** Opening Available data block **

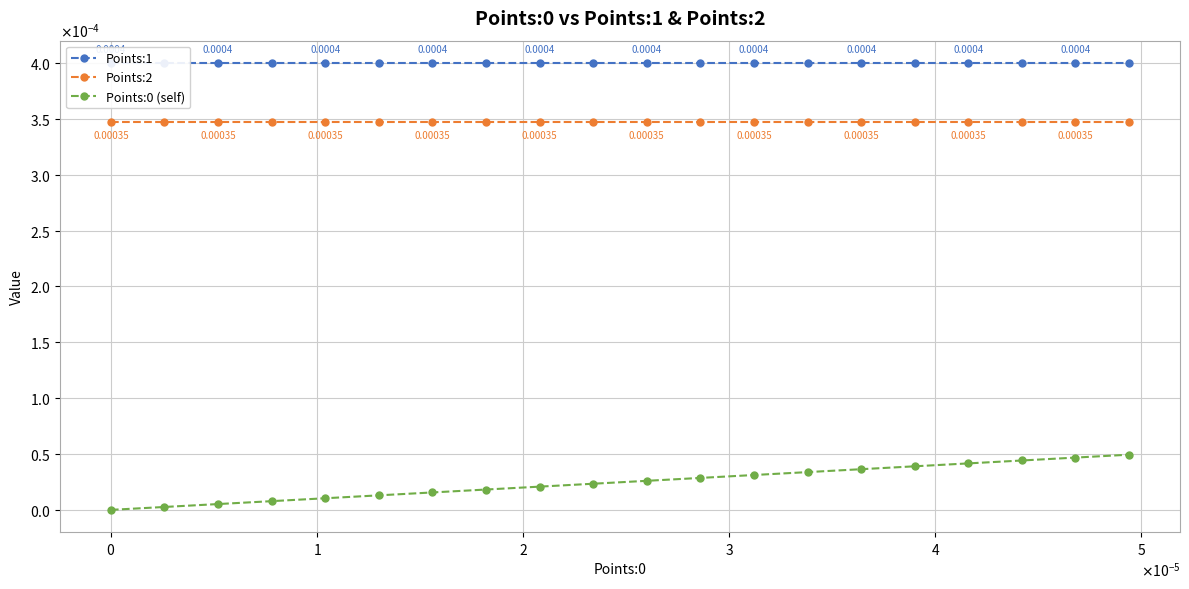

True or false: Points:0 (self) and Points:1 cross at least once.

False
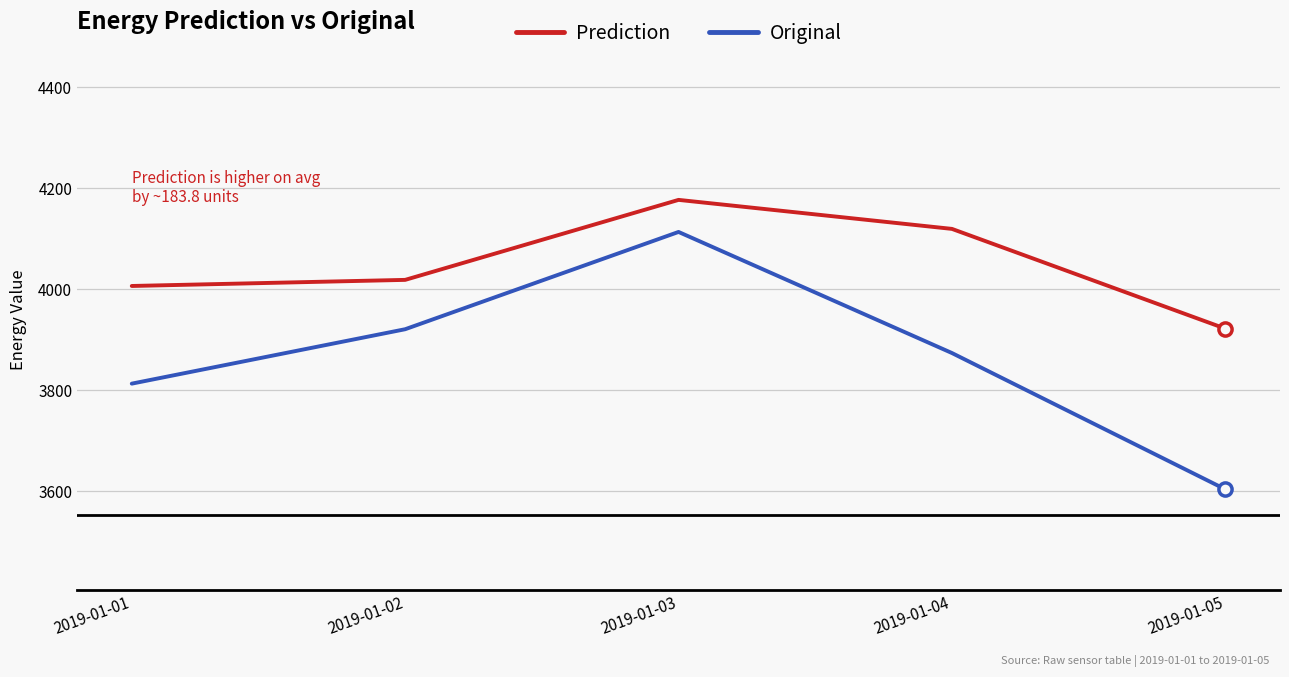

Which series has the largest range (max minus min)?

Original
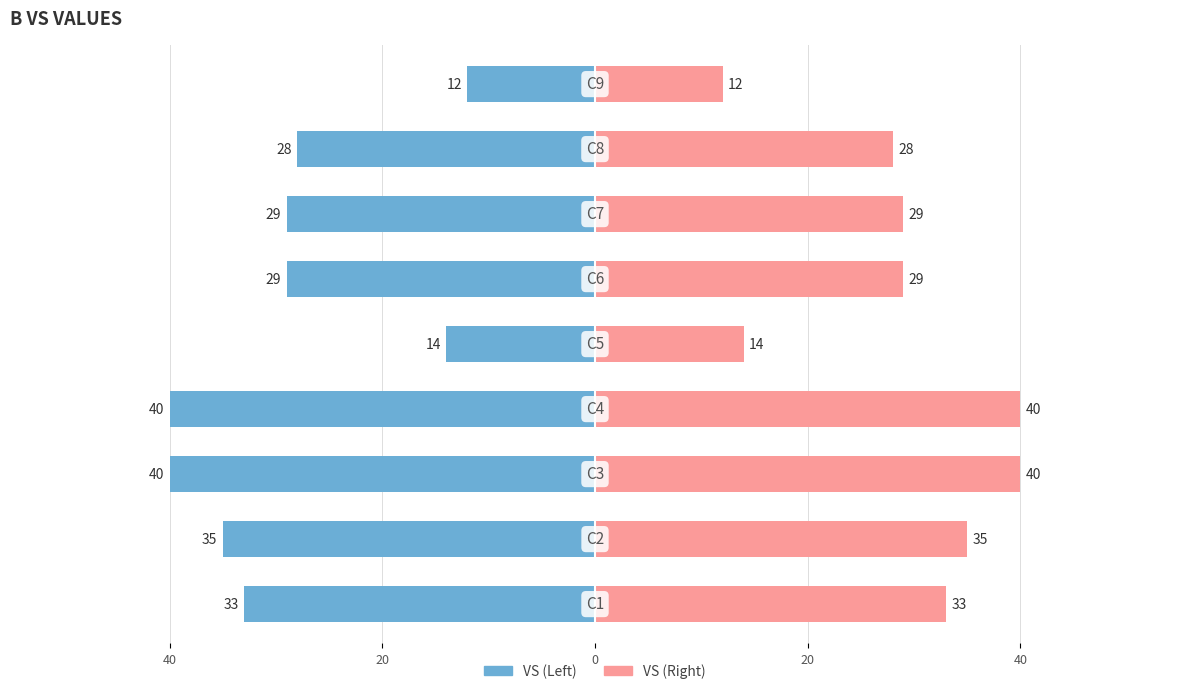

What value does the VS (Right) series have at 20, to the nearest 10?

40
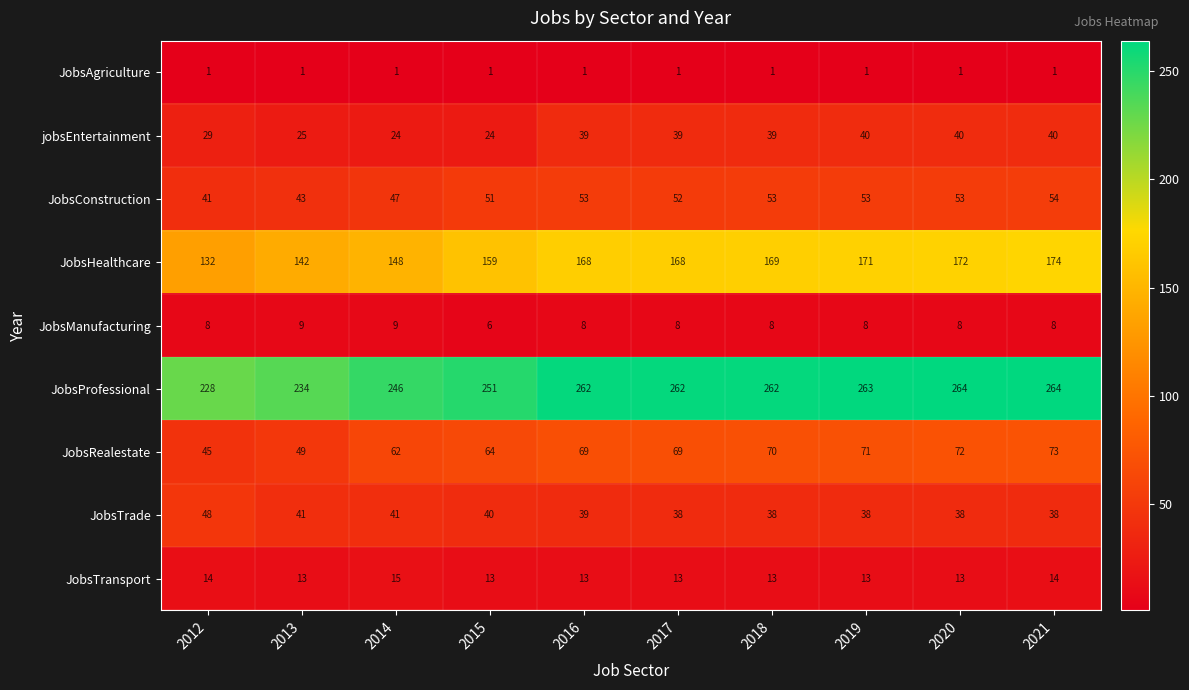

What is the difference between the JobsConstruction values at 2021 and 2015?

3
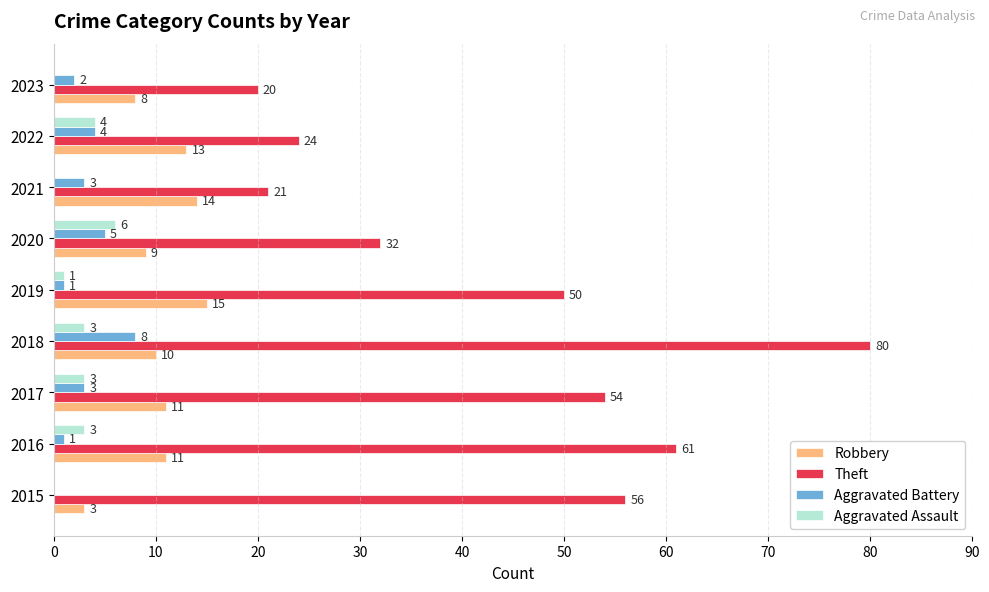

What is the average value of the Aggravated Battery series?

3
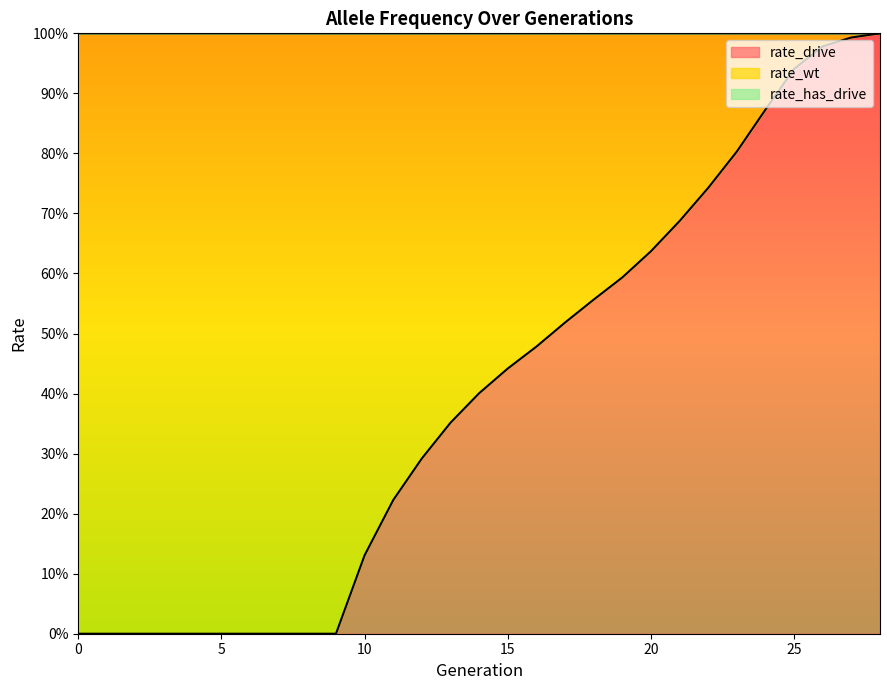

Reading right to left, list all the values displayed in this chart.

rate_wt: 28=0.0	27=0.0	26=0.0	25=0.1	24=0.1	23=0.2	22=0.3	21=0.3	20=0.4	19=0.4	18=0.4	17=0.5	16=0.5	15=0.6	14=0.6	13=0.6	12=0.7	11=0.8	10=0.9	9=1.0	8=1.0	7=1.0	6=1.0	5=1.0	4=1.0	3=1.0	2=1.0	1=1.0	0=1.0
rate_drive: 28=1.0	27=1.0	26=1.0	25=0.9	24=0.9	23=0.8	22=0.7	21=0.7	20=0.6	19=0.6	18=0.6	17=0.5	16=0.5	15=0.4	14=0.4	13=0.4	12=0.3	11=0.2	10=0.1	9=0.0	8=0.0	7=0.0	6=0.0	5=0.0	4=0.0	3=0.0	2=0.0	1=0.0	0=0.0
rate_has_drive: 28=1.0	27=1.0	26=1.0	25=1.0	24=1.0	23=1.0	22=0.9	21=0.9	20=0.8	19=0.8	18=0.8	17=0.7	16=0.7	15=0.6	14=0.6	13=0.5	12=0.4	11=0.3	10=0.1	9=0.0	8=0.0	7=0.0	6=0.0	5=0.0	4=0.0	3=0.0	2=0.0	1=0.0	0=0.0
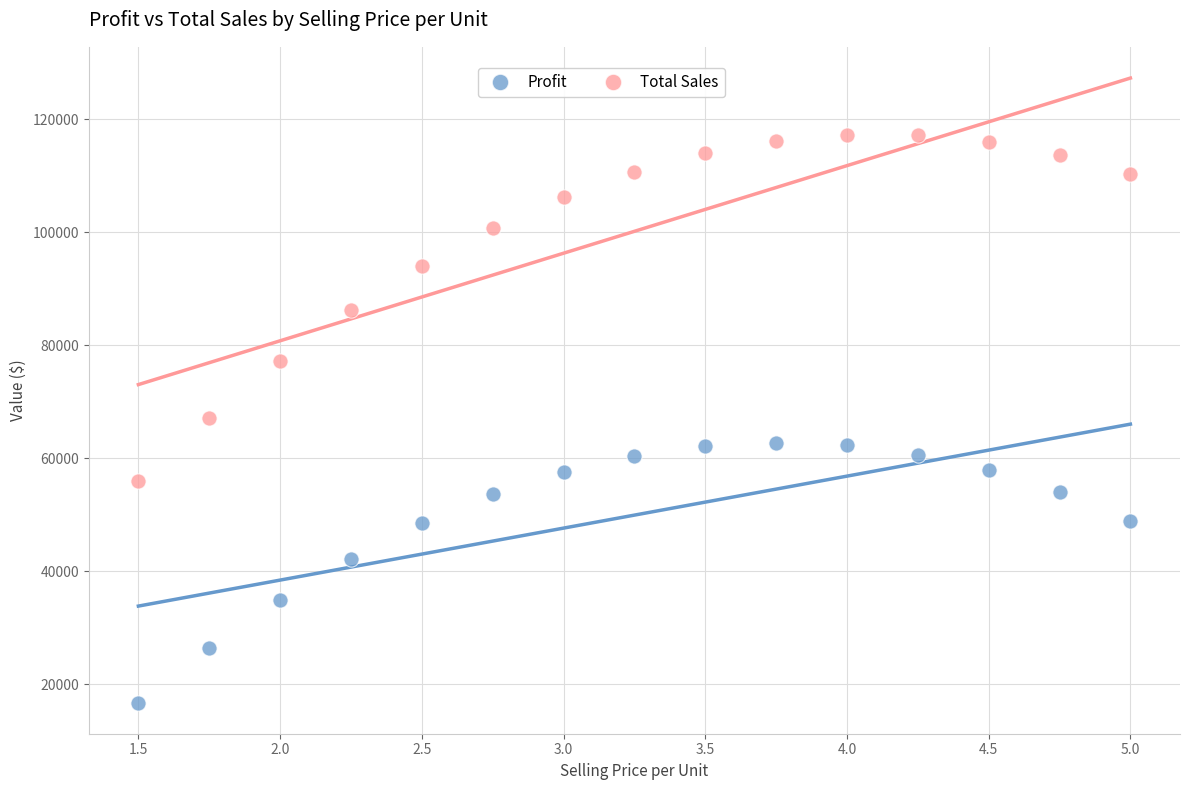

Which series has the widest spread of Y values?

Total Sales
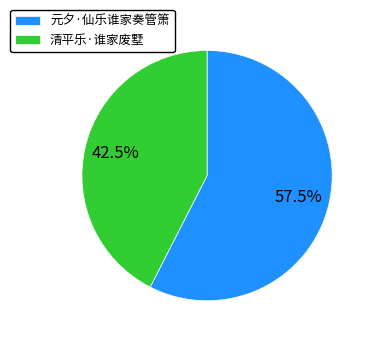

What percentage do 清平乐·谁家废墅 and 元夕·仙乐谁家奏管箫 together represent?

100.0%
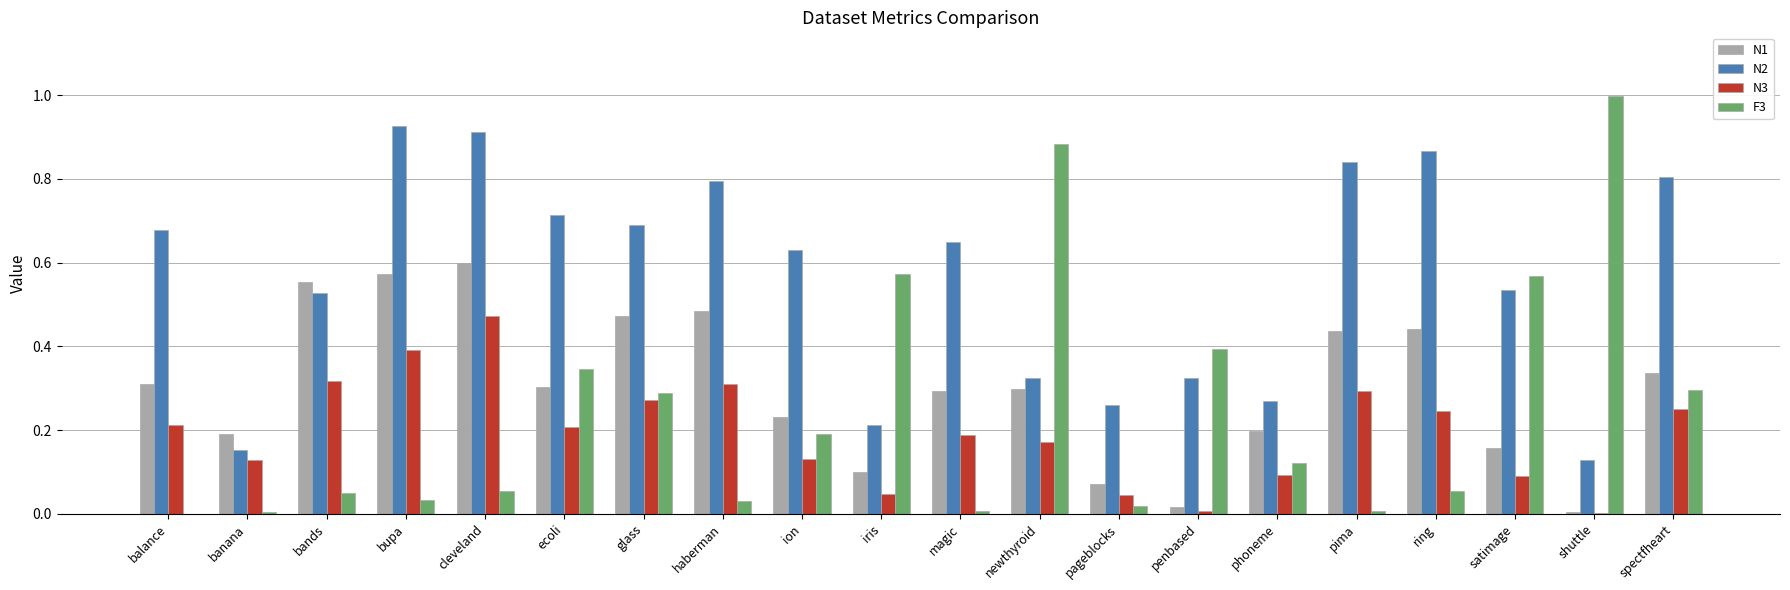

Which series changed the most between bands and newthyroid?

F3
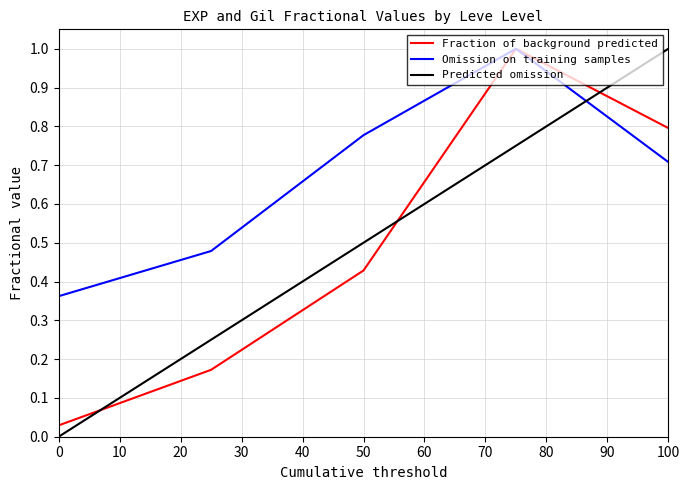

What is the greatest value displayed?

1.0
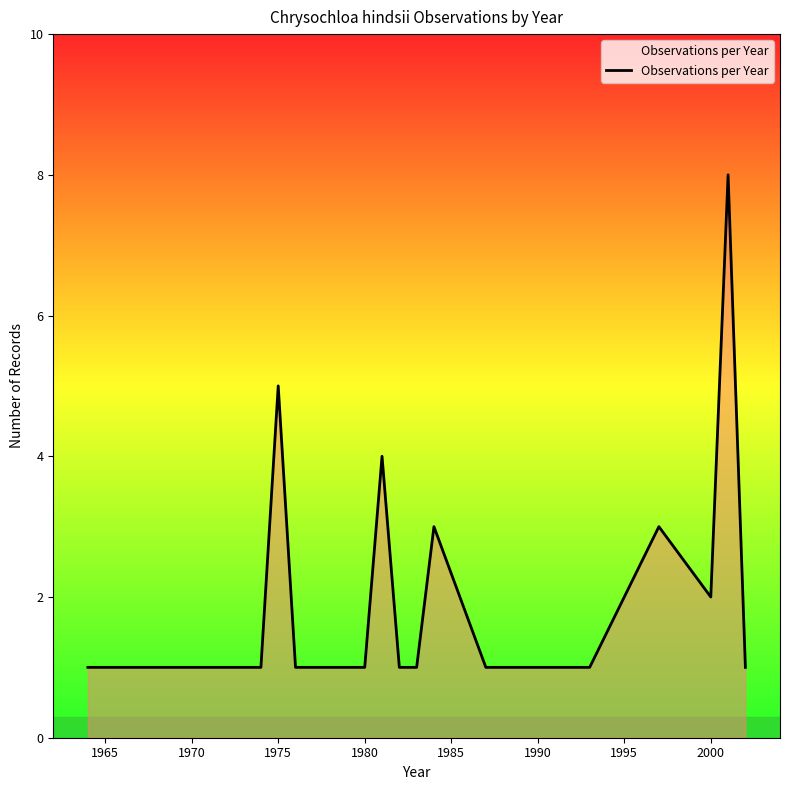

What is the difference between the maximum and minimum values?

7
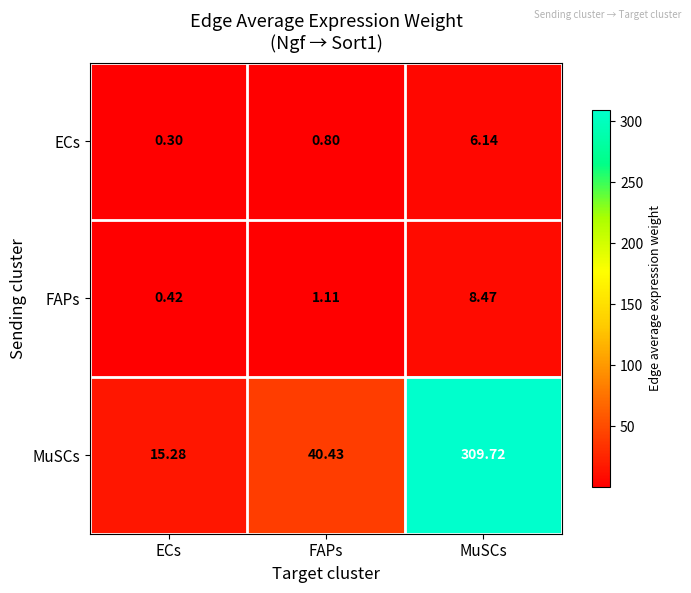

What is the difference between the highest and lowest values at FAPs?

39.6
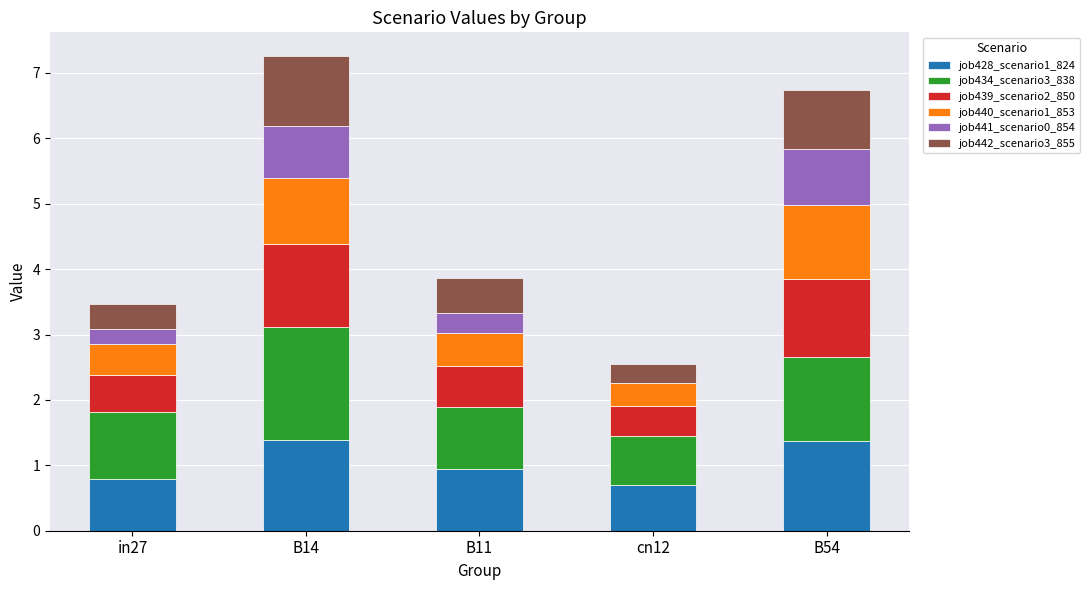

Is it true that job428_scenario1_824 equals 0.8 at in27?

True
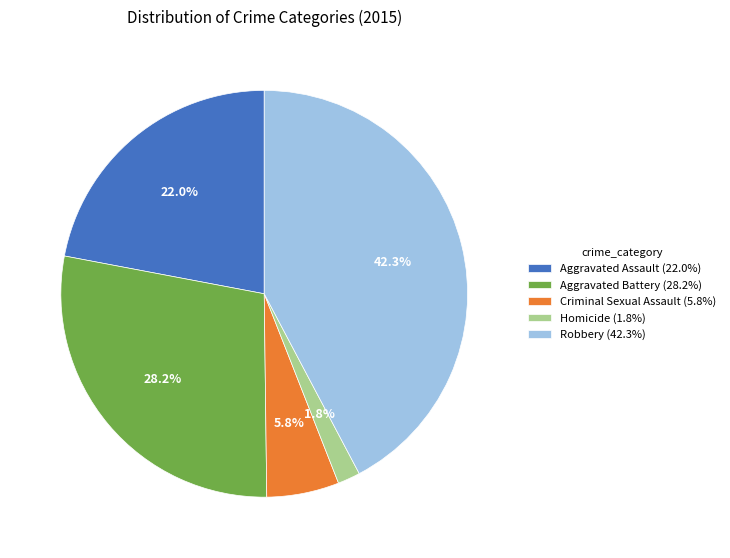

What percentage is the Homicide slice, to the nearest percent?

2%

** Closing Available data block **

# [Brief]
Pick out each line in the records above that contains the word "series" and copy those lines in full.

# [Worked solution]
Which series has the largest range (max minus min)?
What value does the VS (Right) series have at 20, to the nearest 10?
What is the average value of the Aggravated Battery series?
Which series has the widest spread of Y values?
Which series changed the most between bands and newthyroid?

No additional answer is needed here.